Dopo aver voluto costruire un monumento di potere e amore fraterno per il defunto fratello Marco, i lavori si interrompono all’improvviso nel 1889. Schilizzi, colpito da depressione e scandali, ordina la distruzione di ogni documento personale, scomparendo infine dalla scena pubblica
Il cambiamento: da tomba privata a sacrario collettivo
Dopo un lungo periodo di abbandono, nel 1916 la demolizione venne evitata grazie a Camillo Guerra (figlio dell’architetto Alfonso), Tommaso D’Angelo e a una mobilitazione civica con figure come Diaz, D’Annunzio, Di Giacomo e la contessa Anna Martinelli. Il Comune di Napoli acquistò e trasformò il mausoleo in un sacrario militare.
Nel 1929 fu ufficialmente inaugurato come Mausoleo dei Caduti, accogliendo i resti dei Morti della Prima Guerra Mondiale, trasferiti da Poggioreale, e in seguito anche quelli della Seconda Guerra e delle Quattro Giornate di Napoli
Degrado e tentativi di recupero
Negli ultimi decenni il monumento è stato abbandonato.

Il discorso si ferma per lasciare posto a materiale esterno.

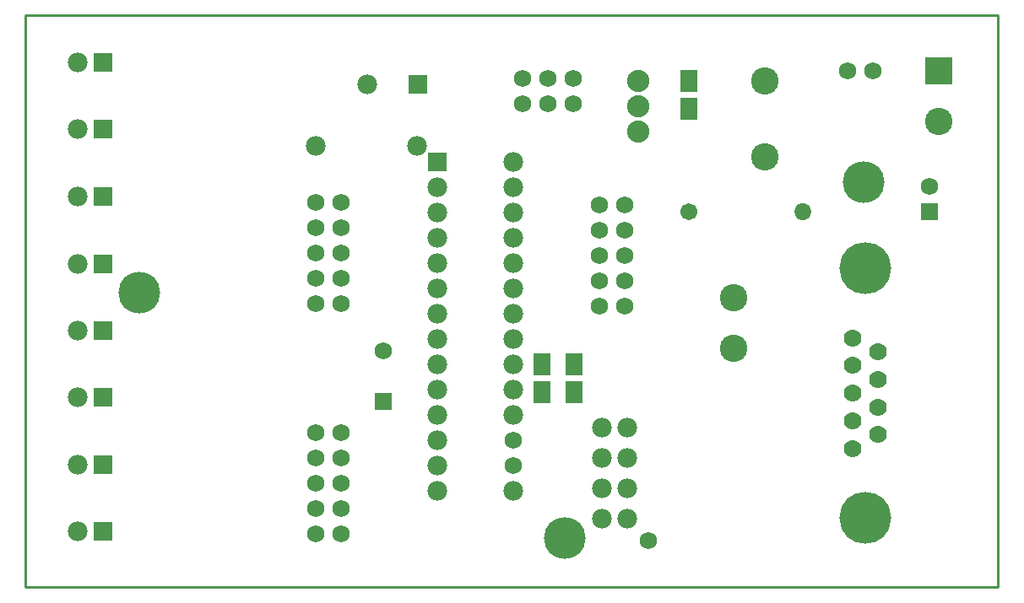
<source format=gbs>
%FSLAX23Y23*%
%MOIN*%
G70*
G01*
G75*
%ADD10C,0.012*%
%ADD11R,0.083X0.060*%
%ADD12R,0.120X0.060*%
%ADD13R,0.070X0.070*%
%ADD14O,0.080X0.024*%
%ADD15R,0.087X0.050*%
%ADD16C,0.020*%
%ADD17C,0.016*%
%ADD18C,0.018*%
%ADD19C,0.080*%
%ADD20C,0.050*%
%ADD21C,0.030*%
%ADD22C,0.040*%
%ADD23C,0.010*%
%ADD24C,0.070*%
%ADD25C,0.080*%
%ADD26C,0.100*%
%ADD27R,0.100X0.100*%
%ADD28C,0.157*%
%ADD29C,0.197*%
%ADD30C,0.062*%
%ADD31O,0.060X0.059*%
%ADD32C,0.059*%
%ADD33C,0.060*%
%ADD34R,0.060X0.060*%
%ADD35R,0.060X0.083*%
%ADD36C,0.025*%
%ADD37C,0.015*%
%ADD38C,0.011*%
%ADD39C,0.008*%
%ADD40R,0.090X0.068*%
%ADD41R,0.128X0.068*%
%ADD42R,0.078X0.078*%
%ADD43O,0.088X0.032*%
%ADD44R,0.095X0.058*%
%ADD45C,0.078*%
%ADD46C,0.088*%
%ADD47C,0.108*%
%ADD48R,0.108X0.108*%
%ADD49C,0.165*%
%ADD50C,0.205*%
%ADD51O,0.068X0.067*%
%ADD52C,0.067*%
%ADD53C,0.068*%
%ADD54R,0.068X0.068*%
%ADD55R,0.068X0.090*%
D23*
X12050Y6696D02*
Y8956D01*
X8210D02*
X12050D01*
X8210Y6696D02*
X12050D01*
X8210D02*
Y8956D01*
D24*
X11474Y7355D02*
D03*
X11574Y7300D02*
D03*
Y7409D02*
D03*
Y7518D02*
D03*
Y7627D02*
D03*
X11474Y7245D02*
D03*
Y7573D02*
D03*
Y7682D02*
D03*
Y7464D02*
D03*
D42*
X9837Y8376D02*
D03*
X9760Y8684D02*
D03*
X8516Y8771D02*
D03*
Y6916D02*
D03*
Y7975D02*
D03*
Y7181D02*
D03*
Y8241D02*
D03*
Y7446D02*
D03*
Y8506D02*
D03*
Y7711D02*
D03*
D45*
X9837Y8176D02*
D03*
Y8276D02*
D03*
X10137Y7676D02*
D03*
X9837Y7876D02*
D03*
Y7576D02*
D03*
Y8076D02*
D03*
Y7976D02*
D03*
Y7776D02*
D03*
Y7676D02*
D03*
Y7476D02*
D03*
Y7376D02*
D03*
Y7276D02*
D03*
Y7176D02*
D03*
Y7076D02*
D03*
X10137Y8376D02*
D03*
Y8276D02*
D03*
Y8176D02*
D03*
Y8076D02*
D03*
Y7976D02*
D03*
Y7876D02*
D03*
Y7776D02*
D03*
Y7576D02*
D03*
Y7476D02*
D03*
Y7376D02*
D03*
Y7076D02*
D03*
X9356Y8441D02*
D03*
X9756D02*
D03*
X9560Y8684D02*
D03*
X10587Y7326D02*
D03*
Y6966D02*
D03*
Y7206D02*
D03*
Y7086D02*
D03*
X10487Y6966D02*
D03*
X8416Y8771D02*
D03*
Y6916D02*
D03*
Y7975D02*
D03*
Y7181D02*
D03*
Y8241D02*
D03*
Y7446D02*
D03*
Y8506D02*
D03*
Y7711D02*
D03*
X10487Y7206D02*
D03*
Y7086D02*
D03*
Y7326D02*
D03*
D46*
X10630Y8496D02*
D03*
Y8596D02*
D03*
Y8696D02*
D03*
D47*
X11816Y8536D02*
D03*
X11005Y7641D02*
D03*
Y7841D02*
D03*
X11130Y8696D02*
D03*
Y8396D02*
D03*
D48*
X11816Y8736D02*
D03*
D49*
X8660Y7861D02*
D03*
X11520Y8296D02*
D03*
X10340Y6891D02*
D03*
D50*
X11524Y6972D02*
D03*
Y7956D02*
D03*
D51*
X11280Y8181D02*
D03*
D52*
X10830D02*
D03*
D53*
X10137Y7276D02*
D03*
Y7176D02*
D03*
X9357Y8016D02*
D03*
X9457Y7816D02*
D03*
X9357Y8216D02*
D03*
X9457D02*
D03*
X9357Y7816D02*
D03*
X10477Y7806D02*
D03*
X11556Y8736D02*
D03*
X10271Y8706D02*
D03*
X10477Y7906D02*
D03*
X9457Y8016D02*
D03*
Y8116D02*
D03*
X9357Y7916D02*
D03*
Y8116D02*
D03*
X9457Y7916D02*
D03*
X10477Y8006D02*
D03*
X11780Y8281D02*
D03*
X10171Y8606D02*
D03*
Y8706D02*
D03*
X10271Y8606D02*
D03*
X10371D02*
D03*
Y8706D02*
D03*
X11456Y8736D02*
D03*
X9622Y7631D02*
D03*
X10577Y8006D02*
D03*
Y8206D02*
D03*
X10477D02*
D03*
X10577Y7806D02*
D03*
Y8106D02*
D03*
Y7906D02*
D03*
X10477Y8106D02*
D03*
X9457Y7106D02*
D03*
X9357D02*
D03*
X9457Y7206D02*
D03*
X9357Y6906D02*
D03*
X9457D02*
D03*
X9357Y7306D02*
D03*
Y7006D02*
D03*
Y7206D02*
D03*
X9457Y7306D02*
D03*
Y7006D02*
D03*
X10670Y6881D02*
D03*
D54*
X9622Y7431D02*
D03*
X11780Y8181D02*
D03*
D55*
X10830Y8699D02*
D03*
Y8586D02*
D03*
X10375Y7466D02*
D03*
Y7579D02*
D03*
X10250Y7466D02*
D03*
Y7579D02*
D03*
M02*

</source>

È chiuso al pubblico almeno dal 2019 a causa di tangibili problemi strutturali e infiltrazioni, mentre un restauro (del valore stimato di 6-8 milioni di euro) è rimasto senza fondi nonostante delibere e petizioni
Nel 2024 è stata lanciata una campagna di crowdfunding per finanziare un documentario intitolato Schilizzi e la grande meraviglia
Leggende e mistero: il fantasma che ancora passeggia
Si narra che all’ora blu, poco dopo il tramonto, quando il cielo assume tonalità sospese tra luce e oscurità, il Mausoleo Schilizzi di Posillipo si animi di presenze inquietanti. Alcuni residenti di Piazza Salvatore di Giacomo raccontano di percepire passi lenti e cadenzati davanti al portale monumentale, come se qualcuno stesse salendo la scalinata invisibile agli occhi umani. Altri sostengono di aver scorto un’ombra allungarsi lungo le mura, immobile eppure viva, che scompare non appena ci si avvicina.
Le voci concordano nel riconoscere in questa figura lo spirito di Matteo Schilizzi, il banchiere livornese che commissionò la costruzione della sua tomba di famiglia e che non poté mai riposarvi. Il fantasma, secondo la tradizione popolare, tornerebbe a camminare inquieto tra le colonne a fiore di loto e il cancello decorato da simboli egizi, quasi a reclamare il sepolcro che gli fu negato.
C’è chi dice di aver avvertito un brivido gelido attraversare l’aria al calare del sole, e chi giura che un silenzio irreale avvolga l’intero parco del mausoleo quando il presunto spettro si manifesta. Questa leggenda, alimentata da generazioni di racconti popolari, contribuisce a rendere il mausoleo egizio di Napoli uno dei luoghi più enigmatici e affascinanti del quartiere Posillipo, sospeso tra storia, architettura e superstizione.